Os demais elementos de nossas
expressões evolutivas dependem de outros fatores de ordem espiritual, longe de
todas as expressões transitórias da política dos homens.
A essa altura notei que a minha
curiosidade jornalística começava a magoar a venerável entidade e mudei
repentinamente de assunto.
- Majestade, que dizeis da grande
figura hoje lembrada?
- O vulto de José Bonifácio foi
sempre objeto de meu respeito e de minha amizade.
E olhe que foi ele o mais sensato
organizador da nacionalidade brasileira, cujo progresso acompanha,
carinhosamente, com a sua lealdade sincera.
Hoje, que se comemora o
centenário da sua desencarnação, devemos relembrar o seu regresso de novo ao
Brasil, em meados do século passado, tendo sido uma das mais elevadas
expressões de cultura, na Constituinte de 1891.
Dispunha-me a obter novos
esclarecimentos; mas, o Imperador, acompanhado de amigos, retirava- se quase
que abruptamente da nossa companhia, correspondendo fraternalmente a outros
apelos sentimentais.
Palavras amigas de adeus e votos
de ventura no plano imortal e eu e o meu amigo José Porfírio lá ficávamos com a
suave impressão da sua palavra sábia e benevolente.
Daí a momentos, o meu companheiro
quebrava o silêncio de minha meditação:
- Humberto, os monarquistas
tinham razão!...
Este velho é um poço de verdade e de
experiência da vida!
Você deve registrar esta
entrevista, oferecendo aos vivos estas palavras quentes de conhecimento e de sabedoria!...

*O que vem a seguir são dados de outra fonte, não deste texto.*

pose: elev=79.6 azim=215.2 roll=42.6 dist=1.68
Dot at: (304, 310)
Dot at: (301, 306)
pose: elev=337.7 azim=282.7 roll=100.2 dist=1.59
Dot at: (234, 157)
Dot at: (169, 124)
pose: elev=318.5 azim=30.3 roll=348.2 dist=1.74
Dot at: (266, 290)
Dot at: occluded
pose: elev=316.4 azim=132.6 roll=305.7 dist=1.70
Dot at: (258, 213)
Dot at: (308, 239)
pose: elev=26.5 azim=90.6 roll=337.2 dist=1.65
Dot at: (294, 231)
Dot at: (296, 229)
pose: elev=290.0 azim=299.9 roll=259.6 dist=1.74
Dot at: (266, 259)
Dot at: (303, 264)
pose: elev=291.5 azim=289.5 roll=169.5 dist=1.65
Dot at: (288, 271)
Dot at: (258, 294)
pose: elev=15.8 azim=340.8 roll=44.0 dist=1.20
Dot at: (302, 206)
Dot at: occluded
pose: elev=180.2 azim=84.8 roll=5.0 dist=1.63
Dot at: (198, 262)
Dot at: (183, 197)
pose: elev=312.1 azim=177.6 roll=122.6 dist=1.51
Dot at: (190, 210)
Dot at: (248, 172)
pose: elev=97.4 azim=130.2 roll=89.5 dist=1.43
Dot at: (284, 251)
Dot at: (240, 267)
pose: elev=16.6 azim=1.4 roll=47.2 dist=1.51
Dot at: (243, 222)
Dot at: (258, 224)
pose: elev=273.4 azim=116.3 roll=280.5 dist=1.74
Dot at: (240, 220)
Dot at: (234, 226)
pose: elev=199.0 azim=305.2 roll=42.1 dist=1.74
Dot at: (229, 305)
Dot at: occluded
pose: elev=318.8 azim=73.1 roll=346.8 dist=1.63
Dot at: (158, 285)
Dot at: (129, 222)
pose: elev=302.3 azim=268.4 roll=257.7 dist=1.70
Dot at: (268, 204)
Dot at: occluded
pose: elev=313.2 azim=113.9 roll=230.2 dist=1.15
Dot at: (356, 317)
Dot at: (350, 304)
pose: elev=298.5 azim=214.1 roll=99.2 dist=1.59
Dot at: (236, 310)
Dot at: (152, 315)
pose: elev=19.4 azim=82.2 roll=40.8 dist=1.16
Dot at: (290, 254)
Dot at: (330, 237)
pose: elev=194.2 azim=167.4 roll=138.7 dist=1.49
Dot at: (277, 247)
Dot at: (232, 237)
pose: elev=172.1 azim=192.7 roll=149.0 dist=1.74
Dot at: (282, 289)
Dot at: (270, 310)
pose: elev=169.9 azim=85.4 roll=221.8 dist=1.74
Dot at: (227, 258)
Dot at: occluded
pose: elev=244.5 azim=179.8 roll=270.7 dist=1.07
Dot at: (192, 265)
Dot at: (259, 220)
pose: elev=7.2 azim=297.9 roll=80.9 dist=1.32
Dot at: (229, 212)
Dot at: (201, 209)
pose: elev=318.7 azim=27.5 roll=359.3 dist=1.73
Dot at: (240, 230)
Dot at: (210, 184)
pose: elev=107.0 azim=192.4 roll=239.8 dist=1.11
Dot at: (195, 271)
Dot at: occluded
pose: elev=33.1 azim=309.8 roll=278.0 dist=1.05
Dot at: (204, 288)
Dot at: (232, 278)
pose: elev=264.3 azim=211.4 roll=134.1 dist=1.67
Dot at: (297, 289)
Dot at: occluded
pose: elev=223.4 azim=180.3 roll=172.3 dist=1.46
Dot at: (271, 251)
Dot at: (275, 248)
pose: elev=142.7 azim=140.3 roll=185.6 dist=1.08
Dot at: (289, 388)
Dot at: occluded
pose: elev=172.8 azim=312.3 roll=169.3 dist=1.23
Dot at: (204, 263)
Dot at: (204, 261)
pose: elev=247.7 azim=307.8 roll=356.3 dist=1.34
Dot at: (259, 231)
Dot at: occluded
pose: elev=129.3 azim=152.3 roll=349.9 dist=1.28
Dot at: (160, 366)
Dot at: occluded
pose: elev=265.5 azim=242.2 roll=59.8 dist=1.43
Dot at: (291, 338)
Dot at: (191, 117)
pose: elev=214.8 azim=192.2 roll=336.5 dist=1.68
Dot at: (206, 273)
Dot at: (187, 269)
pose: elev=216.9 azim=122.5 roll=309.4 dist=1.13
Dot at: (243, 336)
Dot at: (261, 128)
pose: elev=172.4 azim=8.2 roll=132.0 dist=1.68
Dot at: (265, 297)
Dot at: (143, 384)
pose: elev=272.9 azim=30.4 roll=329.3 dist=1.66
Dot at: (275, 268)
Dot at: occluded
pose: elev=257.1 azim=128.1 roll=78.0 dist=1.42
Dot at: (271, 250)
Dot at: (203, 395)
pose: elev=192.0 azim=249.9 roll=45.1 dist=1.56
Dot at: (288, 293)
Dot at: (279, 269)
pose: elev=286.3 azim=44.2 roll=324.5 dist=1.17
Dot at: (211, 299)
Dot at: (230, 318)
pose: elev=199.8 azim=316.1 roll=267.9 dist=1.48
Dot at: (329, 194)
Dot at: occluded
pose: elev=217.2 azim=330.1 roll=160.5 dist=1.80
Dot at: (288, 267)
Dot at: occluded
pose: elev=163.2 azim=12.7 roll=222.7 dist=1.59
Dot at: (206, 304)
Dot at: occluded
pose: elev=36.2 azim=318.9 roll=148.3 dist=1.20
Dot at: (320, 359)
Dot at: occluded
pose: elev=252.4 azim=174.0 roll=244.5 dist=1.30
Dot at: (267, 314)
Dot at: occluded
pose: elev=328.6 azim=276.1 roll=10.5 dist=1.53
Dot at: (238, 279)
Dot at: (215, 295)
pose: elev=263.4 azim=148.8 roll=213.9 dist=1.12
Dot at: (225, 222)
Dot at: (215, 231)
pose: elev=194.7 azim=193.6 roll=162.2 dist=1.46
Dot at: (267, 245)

E aqui estou escrevendo para os
meus ex-companheiros pelo estômago e pelo sofrimento.
Acreditarão no humilde cronista
desencarnado?
Não guardo dúvidas nesse sentido.
Penso que obteria mais amplos resultados, se fosse ao Cemitério do Caju e
gritasse a palavra do Imperador, para dentro de cada túmulo.
***
1Afonso Celso de Assis
Figueiredo, Visconde de Ouro Prêto. Foi presidente do último gabinete
ministerial que teve a monarquia.
2Luiz Felipe Gastão de Orleans,
Conde d'Eu. Foi genro de D. Pedro II, por ter casado com a princeza Isabel.
3Alusão às lutas e guerra em que
se envolveu o Brasil com as Repúblicas do Uruguai, Argentina e do Paraguai.
***
XAVIER, Francisco Cândido pelo Espírito Humberto de Campos. Novas Mensagens, p. 4-6.